As a person ages, appetite can decline and physiological functions slow down. A person aged over 65 in the UK is at a greater risk of malnutrition if they have a disease or condition which limits their mobility and ability to cope by themselves. Over 10% of people aged over 65 in the UK are therefore thought to be malnourished.
Ensuring that residents of care homes do not suffer from malnourishment means that care and attention should be paid to both the diversity of needs individuals may have within a care home environment and respecting their needs and preferences.
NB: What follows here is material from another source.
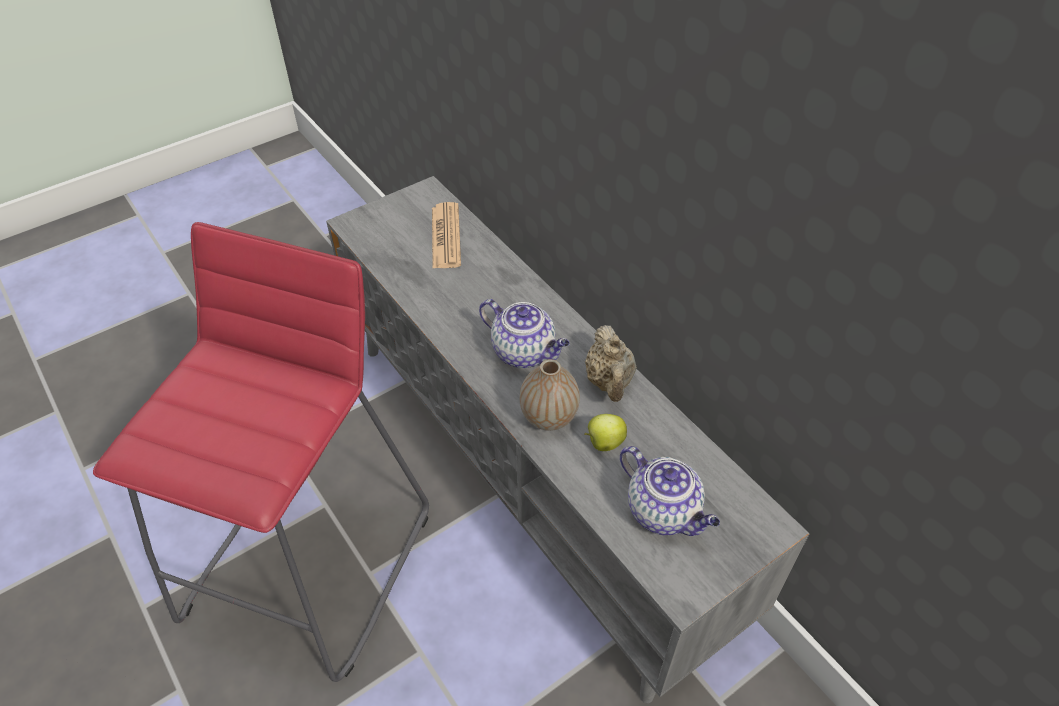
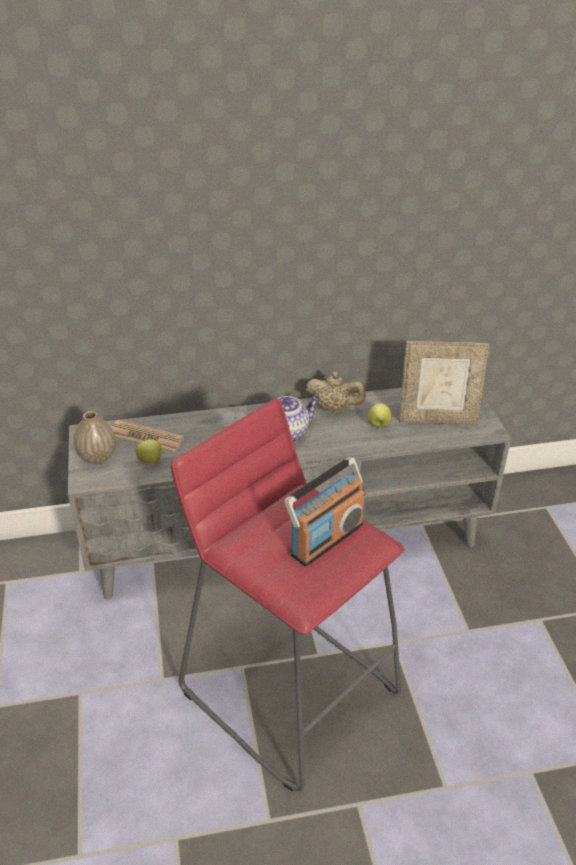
camera: 65 degrees left, 10 degrees down
(242, 437) = (326, 539): none -> radio
(407, 257) = (151, 461): none -> apple
(549, 417) = (346, 439): vase -> vase (98, 457)
(664, 512) = (437, 419): teapot -> picture frame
Whilst it can be difficult and challenging, wherever possible, food and nutrition should be tailored to the individual rather than the wider ‘care home community’.
It is therefore essential to consider the following:
- All sector professionals should ensure that each individual receives all the nutrients they need to sustain general good health
- Meals and snacks are planned ‘by individual’ and supports those with reduced appetites (e.g. those who have limited mobility, those who are using long-term medication which can affect their appetite; those living with chronic conditions which can affect their appetite and/or their ability to eat and drink)
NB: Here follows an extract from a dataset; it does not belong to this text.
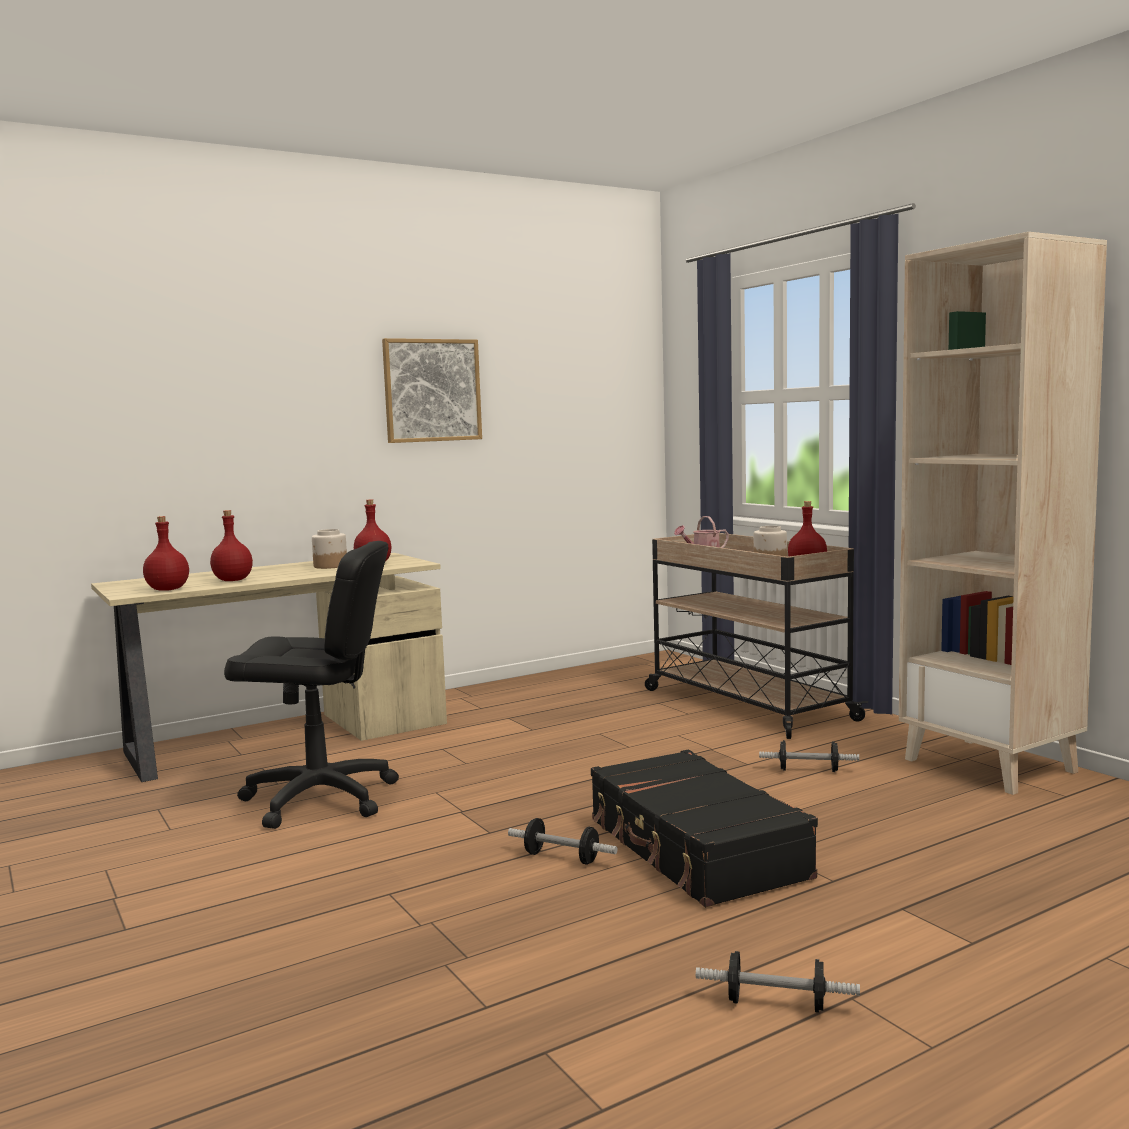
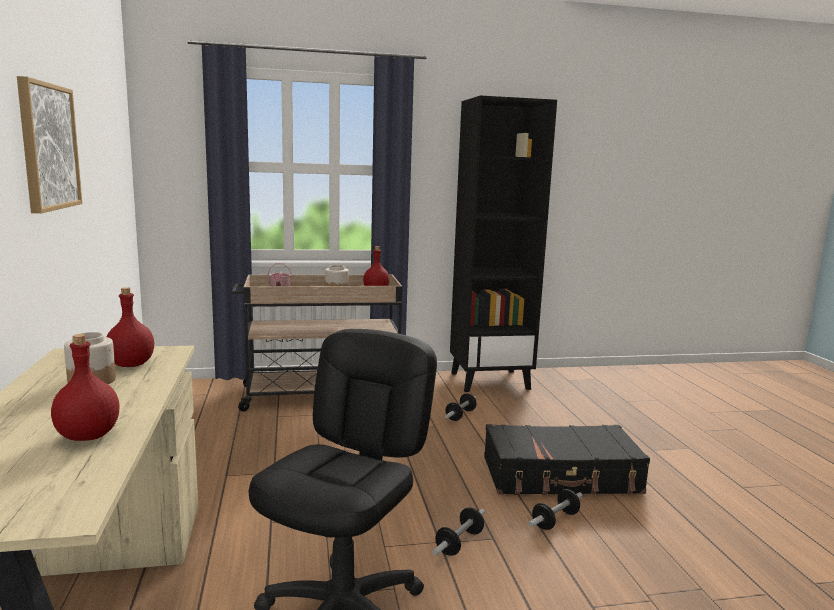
camera: 70 degrees left, 5 degrees up
(167, 589) = (82, 483): red bottle -> none
(776, 1004) = (751, 505): dumbbell -> dumbbell (459, 543)
(991, 765) = (490, 380): beige bookcase -> black bookcase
- Alternative provision of nutrition is made available to those living with other chronic conditions such as dementia, as they may need support with eating and drinking as their condition progresses
- Food should be made available all day and not simply just at ‘meal times’
- Food should be prepared using fresh and quality ingredients
- Foods should be made available for ease of digestion (e.g. homemade soups, smoothies and stews)
- Crockery and other utensils should be dementia or disability friendly to support independence.
There are of course, many other ways of supporting people in residential settings but it is important to remember that good nutrition can make a difference between a good quality of life and a poor one.